En tant que personne bègue, nous investissons souvent une immense somme d’énergie à masquer notre bégaiement grâce à de savants subterfuges. Cet effort que l’on fait nous empêche de nous exprimer librement, et l’interlocuteur ne pourra réagir de manière adapté face à nos difficultés. Un premier travail important pour l’orthophoniste consiste à faire reconnaître le bégaiement à son patient. D’abord faire accepter le simple mot « bégayer » pour mieux l’expliquer, le comprendre, l’appréhender. Cesser de le voir comme quelque chose d’incompréhensible qui prive de liberté. Il s’agit de déculpabiliser, de ne plus se sentir honteux de bégayer. Ce nouveau comportement permet de se retirer un poids énorme sur les épaules, de pouvoir en parler naturellement et de faire en sorte que les autres perçoivent mieux notre handicap. Cependant, il ne s’agit pas là de faire accepter à la personne bègue son bégaiement parce qu’il n’y a rien d’autre à faire. Cette préparation est véritablement un premier pas pour soigner son bégaiement et réellement l’atténuer.

L’objectif principal est de retrouver une communication naturelle, donc efficace et spontanée. Le bégaiement nous a enfermé dans des réflexes de grandes appréhensions, voire de véritables phobies de communication. En identifiant et analysant les situations pendant lesquelles on réagit de manière disproportionnée, on peut perdre nos réflexes de peur et les remplacer par des attitudes normales de sérénité. Ce travail sur soi est long puisqu’il faut agir en profondeur, sur nos croyances et nos mécanismes d’auto-défense irrationnels.

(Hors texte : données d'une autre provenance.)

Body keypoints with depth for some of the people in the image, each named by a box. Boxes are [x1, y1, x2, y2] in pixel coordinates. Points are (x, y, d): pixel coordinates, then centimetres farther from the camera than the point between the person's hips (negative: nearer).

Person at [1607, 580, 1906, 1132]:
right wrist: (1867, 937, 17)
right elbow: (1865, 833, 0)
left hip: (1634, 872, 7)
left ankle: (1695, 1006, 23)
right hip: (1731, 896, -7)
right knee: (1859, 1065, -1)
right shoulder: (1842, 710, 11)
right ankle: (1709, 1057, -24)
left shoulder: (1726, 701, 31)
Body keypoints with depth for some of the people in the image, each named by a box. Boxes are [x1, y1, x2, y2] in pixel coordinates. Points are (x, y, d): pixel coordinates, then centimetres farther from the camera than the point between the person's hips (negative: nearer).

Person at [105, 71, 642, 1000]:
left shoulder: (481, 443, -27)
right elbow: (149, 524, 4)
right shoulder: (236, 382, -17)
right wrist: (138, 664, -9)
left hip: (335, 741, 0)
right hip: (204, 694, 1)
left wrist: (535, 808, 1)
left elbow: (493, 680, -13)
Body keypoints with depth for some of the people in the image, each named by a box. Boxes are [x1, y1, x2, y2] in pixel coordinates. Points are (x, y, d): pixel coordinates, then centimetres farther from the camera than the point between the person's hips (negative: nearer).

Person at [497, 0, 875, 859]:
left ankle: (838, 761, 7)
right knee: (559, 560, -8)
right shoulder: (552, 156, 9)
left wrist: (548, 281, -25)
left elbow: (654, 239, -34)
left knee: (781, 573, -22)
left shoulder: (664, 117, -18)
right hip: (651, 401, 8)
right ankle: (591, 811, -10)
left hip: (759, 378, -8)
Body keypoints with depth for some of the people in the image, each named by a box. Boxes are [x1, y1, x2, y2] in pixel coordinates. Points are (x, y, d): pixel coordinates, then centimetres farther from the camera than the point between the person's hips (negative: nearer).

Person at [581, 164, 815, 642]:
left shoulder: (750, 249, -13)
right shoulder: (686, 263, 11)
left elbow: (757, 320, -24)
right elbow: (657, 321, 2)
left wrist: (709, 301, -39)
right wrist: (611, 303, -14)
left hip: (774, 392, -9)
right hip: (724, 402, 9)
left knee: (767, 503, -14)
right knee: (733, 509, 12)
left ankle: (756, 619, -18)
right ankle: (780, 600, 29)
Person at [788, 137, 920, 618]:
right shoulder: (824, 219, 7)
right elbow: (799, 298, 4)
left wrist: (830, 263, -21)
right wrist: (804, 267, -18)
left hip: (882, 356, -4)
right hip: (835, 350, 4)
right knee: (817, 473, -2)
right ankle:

Pour parvenir à ces objectifs, l’orthophoniste utilisera plusieurs moyens au cours du suivi. Le miroir puis la vidéo sont très souvent employés pour que la personne bègue ait une image réaliste d’elle-même et qu’elle puisse constater, travailler et noter ses améliorations. Un autre outil peut être la lecture à voix haute de textes induisant une forte charge émotionnelle : c’est ce que l’on appelle l’expression scénique, et ici dans le cadre d’un suivi orthophonique, la scénothérapie. Des jeux de rôle peuvent être mis en place pour affronter les situations que l’on redoute et les appréhender avec moins d’angoisse. Cela permet également de préparer la personne avant de réaliser les exercices sur le terrain, en situation réelle. Ensuite, des exercices orthophoniques assez classiques permettent de travailler la formulation d’idées et la capacité à se mettre à la place de l’autre, tels que le dessin dicté (la personne bègue réalise un dessin simple, l’orthophoniste doit reproduire ce dessin sans le voir, sur les explications du patient), l’élaboration de l’image (le patient décrit une image cachée à l’orthophoniste pour qu’elle en ait une représentation la meilleure possible), etc.

La dernière chose dont peut vous faire bénéficier une orthophoniste est la participation à un groupe thérapeutique. En complément de la prise en charge individuelle, l’orthophoniste regroupe quelques uns de ses patients pour améliorer la communication et se confronter aux autres dans un environnement sécurisant. Ces groupes sont l’endroit idéal pour mettre à profit tout ce qui a été vu individuellement avec l’orthophoniste.

Voilà à mon avis comment doit être le suivi orthophonique idéal. Je pense que ces explications peuvent vous guider dans votre choix de recourir ou non à l’orthophonie. A noter qu’il est préférable de consulter une orthophoniste qui a été formée au suivi de personnes bègues, sans quoi l’efficacité de la thérapie pourrait être moindre. Pour connaître ces orthophonistes, je vous recommande de contacter l’APB.